If Granlund were being the playmaker we know he’s capable of being, or even just a little closer to it—and maybe also if Turris were a little better defensively—then we’d be in a very different place for a conversation about whether the Predators should bench Duchene and move a bottom-six player up. Two good second-liners with complementary skillsets could help boost a weaker player to success while Duchene sorted out whatever he needs to sort out.
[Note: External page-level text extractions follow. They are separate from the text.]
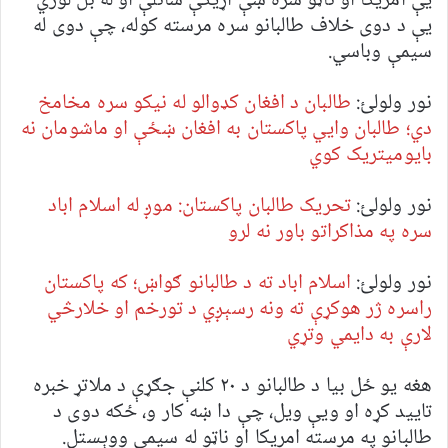
یې امریکا او ناټو سره ښې اړیکې ساتلې او له بل لوري
یې د دوی خلاف طالبانو سره مرسته کوله، چې دوی له
سیمې وباسي.
نور ولولئ:
طالبان د افغان کډوالو له نیکو سره مخامخ
دي؛ طالبان وايي پاکستان به افغان ښځې او ماشومان نه
بایومیتریک کوي
نور ولولئ:
تحریک طالبان پاکستان: موږ له اسلام اباد
سره په مذاکراتو باور نه لرو
نور ولولئ:
اسلام اباد ته د طالبانو ګواښ؛ که پاکستان
راسره ژر هوکړې ته ونه رسېږي د تورخم او خلارڅي
لارې به دایمي وتړي
هغه یو ځل بیا د طالبانو د ۲۰ کلنې جګړې د ملاتړ خبره
تایید کړه او ویې ویل، چې دا ښه کار و، ځکه دوی د
طالبانو په مرسته امریکا او ناټو له سیمې ووېستل.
That isn’t what the Predators have. Smith might fit in all right in Duchene’s place, but that discipline concern, and the related issue with rewarding a player headshotting his opponents, are very real. Järnkrok’s anemic offense, Watson’s questionable defense, and both players’ struggles in transition would be exposed by whatever matchup the Coyotes assigned to that line. Grimaldi is almost as questionable defensively as Watson, though he’s at least been better at getting up the ice this series. Blackwell, Tolvanen, Trenin? Mm. Concerning.
One thing that doesn’t, and shouldn’t, come into this conversation is Duchene’s salary. Sure, he’s on a contract with an AAV of eight million a year—one which continues for six seasons after this one—but if paying players more money made them better at hockey, there would be no bad contracts. Sometimes you sign a guy to a deal he isn’t worth. Sometimes you sign a guy to a deal he was worth, but injuries, illness, or age affect him more than you expected.
If taking a player out of the lineup makes the team better, you should do it, whether they’re a fringe NHLer making league minimum on a one-year deal or the free agent prize of last summer making more than ten times that and signed for term. What you shouldn’t do is take a player out of the lineup just to make a point or show you’re doing something.
Has Duchene been bad? Yes. Careless? Yes. Undisciplined? Yes. Worth his contract? Absolutely not. But right now, with the players available to them, it doesn’t feel like the Predators have a better option than Matt Duchene on that second line.